#### Questions d'étude
**1.** D'après le texte, vers quelles activités Pauline se tourne-t-elle plutôt en dehors du boulot ? Donnez-les toutes.
**2.** Recopiez fidèlement le passage du texte qui commence par « Y a-t-il un » et se termine par « d’un autre développeur…. ».

#### Le texte
+-------+

Olivier : « Quand je me lève le matin, j’ai besoin d’être content d’aller travailler. C’est très basique mais ça reste mon objectif. Le poste ou l’étiquette ne sont pas très importants, c’est surtout le plaisir de ce que je fais qui me motive, et pour l’instant ça me fait plaisir. Je pense que ce plaisir vient beaucoup du fait d’apprendre, d’apprendre des choses nouvelles.

Même si je n’ai plus 25 ans, je continuer à me poser la question de ce qui me plait, de ce qui fait que je suis content chaque jour, et c’est le cas de ce que je fais en ce moment. C’est mon moteur.
Et je me dis que d’aller au fond des technos évoquées, ce n’est pas si facile, tout le monde s’y casse les dents au début (on fait tous des bêtises, j’en ai fait plein, notamment sur iOS). On pourrait croire que développeur c’est « fingers in the nose » mais franchement ce n’est pas si facile. C’est d’ailleurs ça qui me donne encore plus confiance, je me dis que ce n’est pas le premier venu qui peut le faire, que ça a de la valeur. »

Pauline : « Quand je suis sortie d’école, mon objectif c’était développeuse et ensuite chef de projet. Je ne connaissais pas encore l’Agile. Sur ma précédente mission, j’ai remplacé le scrum master pendant ses vacances et j’avais donc 2 rôles. Ça m’a énormément plu de motiver l’équipe et de la pousser à réaliser son meilleur. Après, je ne sais pas si je tendrai vers ça car j’aime beaucoup développer. Faire une fonction récursive et me casser la tête à fond dessus pour trouver la meilleure solution, faire des maths, créer une super feature pour le client, c’est ce que j’aime dans le développement… Si je la fais et qu’il faut l’enlever 2 jours après, ce n’est pas grave. J’aurais aimé ma journée pour la faire car je sais que j’aurai réussi. Ce sont des petits challenges comme ça que j’aime bien. Je pense que je resterai développeuse tant que la mission me plait et que je me fais plaisir.

Y a-t-il un projet Open source que tu suis particulièrement et qui t’impressionne ?

Olivier : « Je suis dans une période où j’essaie de faire de la veille, et comme je suis assez scolaire, je prends un bouquin sur Safari book online et ça remplace un peu le suivi d’un projet open source. C’est là que je vais prendre toutes les informations qui m’intéressent, davantage que de suivre le code d’un autre développeur….

Pauline : « Moi non plus je ne suis pas de code en particulier. Je préfère checker les articles en ligne et suivre ce qui sort, les nouvelles fonctionnalités et les nouvelles versions de tel ou tel framework. Je surfe davantage sur plein de choses plutôt que sur un projet en particulier ».

As-tu des projets personnels ou bien le développement est-il uniquement professionnel ?

Pauline : « C’est principalement professionnel, après je ne refuserais pas forcément si on me proposait un projet personnel qui m’intéresse. C’est d’ailleurs le cas : en septembre, il va y avoir le festival de musique mécanique à Dijon. J’ai aidé un designer à faire l’affiche de publicité et on va faire également un petit site web pour présenter l’évènement. Mais ce n’est pas ma première activité en dehors du boulot, je vais plutôt aller vers du sport, des choses manuelles, des bouquins, voir des gens, je n’ai pas envie de passer tout mon temps devant un écran… »

+-------+

Entrées du jeu de données
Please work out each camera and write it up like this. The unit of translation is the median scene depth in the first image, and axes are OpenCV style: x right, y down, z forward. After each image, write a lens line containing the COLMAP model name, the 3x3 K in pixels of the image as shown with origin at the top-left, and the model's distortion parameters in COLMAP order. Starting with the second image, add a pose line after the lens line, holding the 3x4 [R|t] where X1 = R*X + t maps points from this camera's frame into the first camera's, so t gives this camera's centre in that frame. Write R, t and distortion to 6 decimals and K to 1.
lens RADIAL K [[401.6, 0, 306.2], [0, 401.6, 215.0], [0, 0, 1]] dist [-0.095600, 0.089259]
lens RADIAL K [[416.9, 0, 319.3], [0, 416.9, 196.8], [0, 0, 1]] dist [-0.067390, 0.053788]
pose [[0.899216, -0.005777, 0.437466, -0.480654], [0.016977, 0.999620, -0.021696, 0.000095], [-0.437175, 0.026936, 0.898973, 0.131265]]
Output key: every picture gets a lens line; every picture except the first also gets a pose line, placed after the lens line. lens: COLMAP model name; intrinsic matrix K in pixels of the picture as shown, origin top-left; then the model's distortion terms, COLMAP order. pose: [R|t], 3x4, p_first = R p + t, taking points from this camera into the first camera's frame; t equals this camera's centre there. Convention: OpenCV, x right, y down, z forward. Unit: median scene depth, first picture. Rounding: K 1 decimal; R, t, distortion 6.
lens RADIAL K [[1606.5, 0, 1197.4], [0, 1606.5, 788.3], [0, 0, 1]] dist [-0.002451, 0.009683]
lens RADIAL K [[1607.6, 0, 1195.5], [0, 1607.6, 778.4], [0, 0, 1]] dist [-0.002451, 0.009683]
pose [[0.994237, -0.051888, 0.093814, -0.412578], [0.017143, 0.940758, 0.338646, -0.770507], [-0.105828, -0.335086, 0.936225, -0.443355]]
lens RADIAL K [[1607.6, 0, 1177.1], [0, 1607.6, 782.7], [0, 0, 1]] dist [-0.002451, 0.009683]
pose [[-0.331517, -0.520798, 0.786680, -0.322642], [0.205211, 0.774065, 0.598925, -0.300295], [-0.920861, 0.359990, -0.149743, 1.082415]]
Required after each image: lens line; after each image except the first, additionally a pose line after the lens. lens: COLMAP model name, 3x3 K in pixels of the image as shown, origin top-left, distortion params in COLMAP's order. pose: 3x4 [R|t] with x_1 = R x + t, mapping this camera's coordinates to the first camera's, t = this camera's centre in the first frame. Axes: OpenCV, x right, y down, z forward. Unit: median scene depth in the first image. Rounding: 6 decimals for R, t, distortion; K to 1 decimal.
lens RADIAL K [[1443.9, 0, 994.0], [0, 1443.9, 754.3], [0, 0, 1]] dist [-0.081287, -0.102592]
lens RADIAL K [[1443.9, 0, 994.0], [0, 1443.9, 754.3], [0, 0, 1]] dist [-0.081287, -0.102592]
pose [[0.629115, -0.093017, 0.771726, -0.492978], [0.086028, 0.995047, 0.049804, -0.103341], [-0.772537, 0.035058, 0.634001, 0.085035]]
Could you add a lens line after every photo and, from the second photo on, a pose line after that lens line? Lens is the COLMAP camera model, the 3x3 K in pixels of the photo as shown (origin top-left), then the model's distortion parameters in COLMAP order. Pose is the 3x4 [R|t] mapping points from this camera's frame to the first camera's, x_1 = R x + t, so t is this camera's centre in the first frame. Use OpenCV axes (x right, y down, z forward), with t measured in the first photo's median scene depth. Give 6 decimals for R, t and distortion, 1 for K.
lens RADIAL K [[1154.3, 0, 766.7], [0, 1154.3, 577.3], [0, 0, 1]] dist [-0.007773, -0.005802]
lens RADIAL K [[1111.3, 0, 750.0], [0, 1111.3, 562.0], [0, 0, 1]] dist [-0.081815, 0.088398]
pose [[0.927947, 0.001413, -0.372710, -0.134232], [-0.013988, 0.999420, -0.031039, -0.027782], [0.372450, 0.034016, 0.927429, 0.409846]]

+-------+

#### Vos réponses
**1.** Du sport, des choses manuelles, des bouquins et voir des gens.

**2.**
Y a-t-il un projet Open source que tu suis particulièrement et qui t’impressionne ?

Olivier : « Je suis dans une période où j’essaie de faire de la veille, et comme je suis assez scolaire, je prends un bouquin sur Safari book online et ça remplace un peu le suivi d’un projet open source. C’est là que je vais prendre toutes les informations qui m’intéressent, davantage que de suivre le code d’un autre développeur….